Thursday, July 13, 2017

stealing the truth


Hearing his friend (and wit rival) James Whistler conjure up a particularly good bon mot, Oscar Wilde said: "I wish I had said that."

Whistler responded: "You will, Oscar. You will."

Plagiarism is one of those vices at which we turn up our collective noses. And there is good reason for that reaction. Khaled Hosseini, in The Kite Runner, put it perfectly: "When you tell a lie, you steal someone's right to the truth." 


It was that sin that got Joe Biden booted out of the 1988 presidential race when he pocketed a speech by the Bristish Labor leader, Neil Kinnock, and then passed off the prose as his own.

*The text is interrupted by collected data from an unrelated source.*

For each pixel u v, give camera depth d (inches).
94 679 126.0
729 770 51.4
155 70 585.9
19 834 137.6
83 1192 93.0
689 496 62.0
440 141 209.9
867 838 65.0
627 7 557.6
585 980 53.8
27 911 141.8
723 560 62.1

He even invented a family coal miner history -- confusing his roots with both those of Kinnock and Loretta Lynn.

Well, the speech got him booted -- and a similar act of plagiarism in law school -- and an exaggeration of his academic record -- and the lifting of more speech material from other politicians. (All of that seems like far more innocent times when we consider last year's presidential race pitting two candidates who wouldn't have known Truth if they had been introduced to it at a campaign fundraiser.)

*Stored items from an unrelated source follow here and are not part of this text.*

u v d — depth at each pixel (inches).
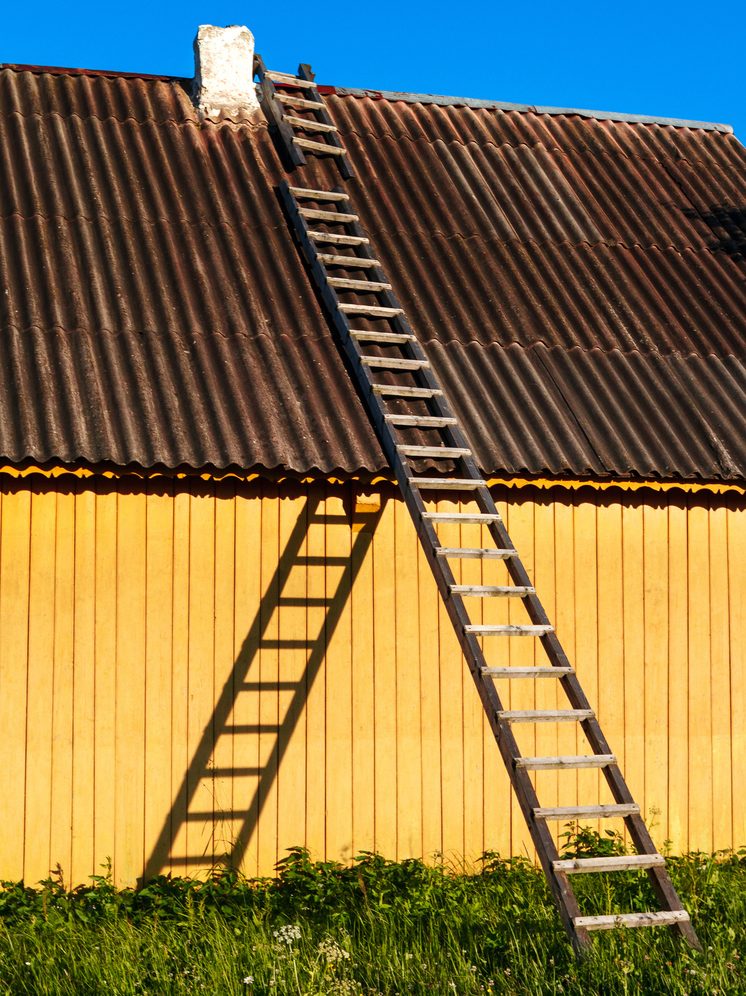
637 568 323.9
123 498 278.2
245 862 279.7
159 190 352.8
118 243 327.3
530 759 206.1
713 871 293.4
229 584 285.1
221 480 286.2
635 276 386.3
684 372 347.3
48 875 264.5
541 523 314.3
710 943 222.4
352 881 273.0
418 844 295.0
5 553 268.7
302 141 384.5
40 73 393.1
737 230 425.7
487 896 267.1
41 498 272.1
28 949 226.1
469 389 315.3
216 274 326.3
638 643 322.0
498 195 407.5
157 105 394.0
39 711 267.9
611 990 187.3
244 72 403.5
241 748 282.7
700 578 331.0
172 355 294.7
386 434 279.1
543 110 472.1
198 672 280.8
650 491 327.9
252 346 307.1
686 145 478.6
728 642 332.2
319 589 292.7
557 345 342.6
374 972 207.9
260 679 285.7
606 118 482.3
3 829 262.5
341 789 290.0
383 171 399.5
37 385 273.1
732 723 330.3
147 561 278.8
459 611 224.8
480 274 362.6
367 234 365.4
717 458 318.0
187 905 252.4
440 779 298.7
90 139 365.7
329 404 294.2
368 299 336.5
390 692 296.5
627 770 318.0
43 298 300.2
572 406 320.5
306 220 358.6
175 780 276.5
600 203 422.0
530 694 310.5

I have had great fun with Biden's 1988 gaffes over the years. But it appears I may owe an apology to Goofy Uncle Joe. Today's draft essay turned out to be almost an exact duplicate of one I wrote four years ago.

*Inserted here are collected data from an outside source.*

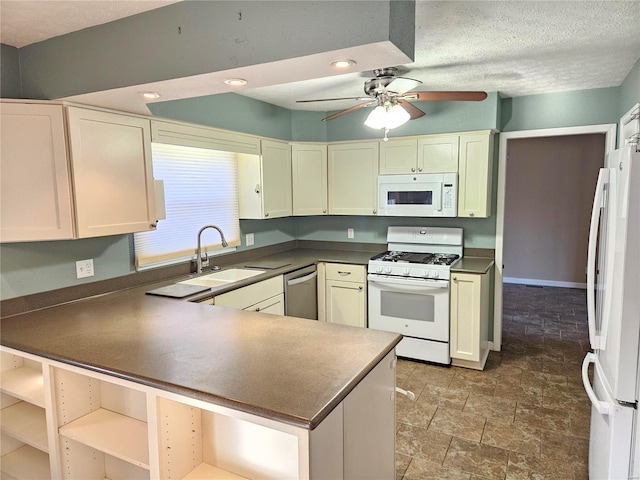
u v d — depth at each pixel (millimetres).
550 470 2350
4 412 2164
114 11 1859
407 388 3348
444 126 3977
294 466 1570
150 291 2838
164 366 1605
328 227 4875
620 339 1675
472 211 3867
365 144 4254
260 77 1825
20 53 2244
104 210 2355
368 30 1465
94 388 1971
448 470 2363
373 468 1775
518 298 6105
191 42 1782
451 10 2047
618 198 1741
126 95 2086
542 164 6703
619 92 3535
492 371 3654
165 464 1562
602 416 1891
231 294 3004
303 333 1990
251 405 1308
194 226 3537
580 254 6629
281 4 1599
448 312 3680
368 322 4066
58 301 2516
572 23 2221
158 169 3188
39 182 2148
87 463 1925
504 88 3629
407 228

On Monday I was in Manzanillo for a dental appointment. Because I had arrived a half hour early, I cecided to get some steps in for the day by walking the back streets of the Santiago neighborhood.

About 10 minutes into the walk, I glanced up a hill and saw what you see at the top of this post. It looked like a Disney set for a production of Hansel and Gretel in Mexico -- directed by John Waters.
That last sentence sounded familiar. It should have. I wrote the exact same words on 27 June 2013 after arriving early at my dentist in Manzanillo, going for a walk in the Santiago neighborhood, and spotting the same house on the same hill (the witch who ate my brain).

So, I read through my former essay -- and deleted the draft I had hoped to publish today. The older version was far better written. Whistler and Wilde would have been pleased with it. Certainly, the photograph was better.

And the draft for today? It could have been written by some dreary bureaucrat in the Kremlin -- using some of Joe Biden's pilfered email as source material.

There is a warning here. Gilbert and Sullivan were repeatedly criticized for stealing their material -- from themselves. And each iteration of an oft-sung tune became less interesting. I should have been duly warned by their experience.

Rather than serve up warmed-over old material, and making a hash of it, I will refer you back to the original essay. And we will just forget that for one dreary moment I almost passed off mutton dressed as lamb.

But, because I am riding my moral steed today, let me give you the full Hosseini quotation.
Now, no matter what the mullah teaches, there is only one sin, only one.  And that is theft.  Every other sin is a variation of theft...  When you kill a man, you steal a life.  You steal his wife's right to a husband, rob his children of a father.  When you tell a lie, you steal someone's right to the truth.  When you cheat, you steal the right to fairness...  There is no act more wretched than stealing, Amir.
Indeed, there is no more wretched sin than stealing. And we do not need to point to politicians to prove the point. For me, the lesson is right at my desk.